A copy of a policeman, wearing the signs associated with the office of policeman. The double tricked the guard at the door.

MEMORY

Its theft precludes my visit to the museum to re-member the Rembrandt by re-seeing it. Since a thief has the canvas, I ask Google to re-present the sign. I remember the painting by looking at pictures of its sign. I ask this magazine to publish pictures that I stole-by-copying, pictures that tell you to remember the sign of a stolen painting.

When I look at the picture of the sign of the stolen Rembrandt painting, I create an inward experience. I create a memory, an inner sign of the painting.

BLADE

A friend of mine makes knives. If he makes a knife for me, it will fit my hand. I can watch him make the knives, he posts photos from his studio on social media. I know the knife will be balanced for my stature, and for how I want to use it.

A pair of scissors cuts, blade against blade. A knife cuts. Why must we have a steak knife and a fillet knife? A paring knife?

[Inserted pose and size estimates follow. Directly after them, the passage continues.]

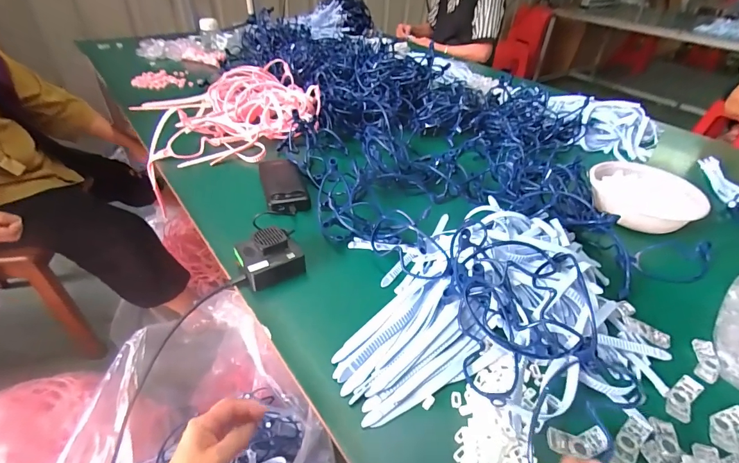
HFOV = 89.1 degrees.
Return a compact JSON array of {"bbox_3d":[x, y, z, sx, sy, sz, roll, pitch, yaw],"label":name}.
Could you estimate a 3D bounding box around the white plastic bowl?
[{"bbox_3d":[0.505,-0.066,0.697,0.180,0.049,0.192,2,38,-2],"label":"white plastic bowl"}]

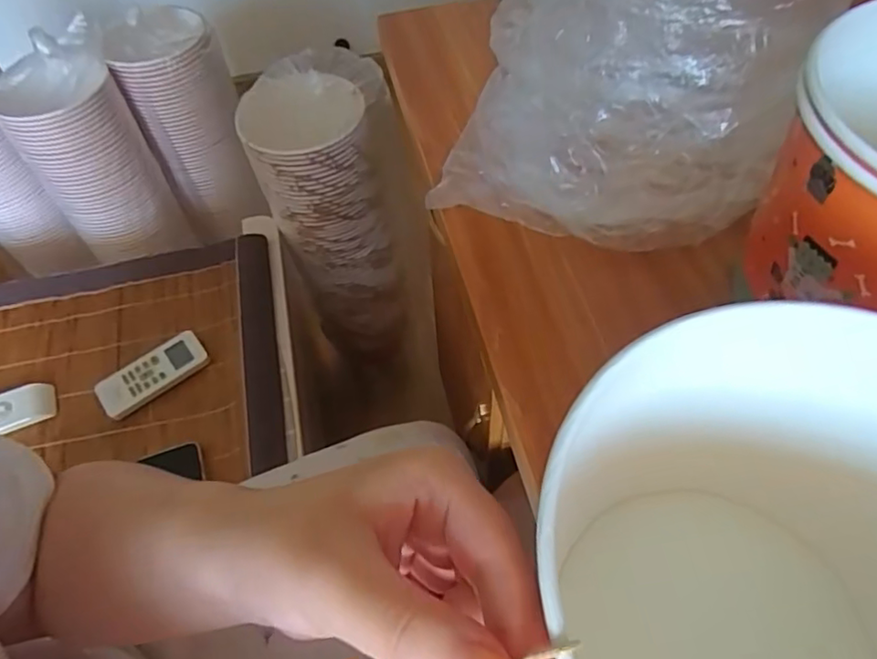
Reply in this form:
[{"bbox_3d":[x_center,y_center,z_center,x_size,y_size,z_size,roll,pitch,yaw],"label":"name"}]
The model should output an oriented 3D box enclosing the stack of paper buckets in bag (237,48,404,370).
[{"bbox_3d":[-0.162,-0.179,0.896,0.177,0.386,0.163,14,57,12],"label":"stack of paper buckets in bag"}]

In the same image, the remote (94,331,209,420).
[{"bbox_3d":[-0.348,0.054,0.717,0.127,0.015,0.056,-35,61,-20],"label":"remote"}]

I can use Photoshop to resize images. That's expensive. I have to pay a monthly fee for that knife, to cut images down to size. I could pay once for Pixelmator or Acorn. But here's the thing—I like using tools my friends have made. So I take out the GIMP, and do the work, thinking of the hundreds of people who have called me friend and made this knife for me.

COP

Which cop is real? The policeman-cum-thief, who locked up the security guards? He was real to the guards. The cop who arrived in the morning, after the morning shift discovered the night shift locked in the basement?

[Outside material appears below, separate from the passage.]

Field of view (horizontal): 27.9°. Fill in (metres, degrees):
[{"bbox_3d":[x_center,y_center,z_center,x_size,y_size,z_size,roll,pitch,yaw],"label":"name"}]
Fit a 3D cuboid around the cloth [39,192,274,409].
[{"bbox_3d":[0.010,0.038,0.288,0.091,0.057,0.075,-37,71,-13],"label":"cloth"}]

Where is the power—in the sign, or in the access granted by using the sign? The cop-by-uniform accesses the museum. The trick works by manipulating an Other's obedience to the symbol-set, "police."

There is a real power over there. I will access it, over here, with this symbol, this uniform. You will obey me because I enforce your rules. My taxes pay the police to (ostensibly) protect me. I pay the power outside of me to take care of me? Society is so weird.

If I use free software, will it be professional? The semiotics of free, libre, open source reveal the real power is not sitting on the desk plugged into the wall. Instead, we remember, the computer only ever does exactly what we tell it to—unless it doesn't. The knife cuts, unless it slips.

I keep looping back to our remoteness from power, and people being tricked. The experience of a human body, like that of a computer—everything through one viewport. Commerce, sanctity, vulgarity, much depends on the aims of the user.

BRAND

If I use the free software, will it be professional? If I sign this urinal and put it into an art show, will it be art? Is my signature a brand? What context demands "branding"?

Brands, burned into the skin of animals, indicate ownership. Sign becomes scar. The scar on the animal's body tells the Other to whom the animal belongs.

If I lease Illustrator from Adobe, who does the tool obey? If the client knew what vector design was, would they be hiring me? They know this name though. Adobe's tether of a financial transaction runs in the background.

This is professional work, right? If the client questions the quality of the work, is the problem in the tool—or between the keyboard and the floor? Give me a moment while Inkscape launches.

PAPER CLIP

The American television show The X-Files had, in the opening of the third season, a plot that turned on possession of stolen data encrypted in Navajo and written to digital tape cassette. There was only one cassette. The cassette passed from hand to hand, from bad guys to good guys and back.

Prior episodes referred to the content of the tape as documentation of government cooperation with aliens but by episode 2 of season 3 we have forgotten what the data says. We are more concerned with who has it.

The data represents power over the Conspiracy. Its existence signifies power.

The data was decrypted by Albert, a Navajo. The agent overseeing the X-Files instructed Albert and twenty other Navajo to memorize the data. Multiple living copies rendered the power of the single copies moot.

Though three episodes were devoted to this fugitive recording, the Conspiracy was not exposed. The X-Files played for six more seasons, and returns to television for a miniseries later this year. You can watch copies of The X-Files on Netflix or other online streaming services.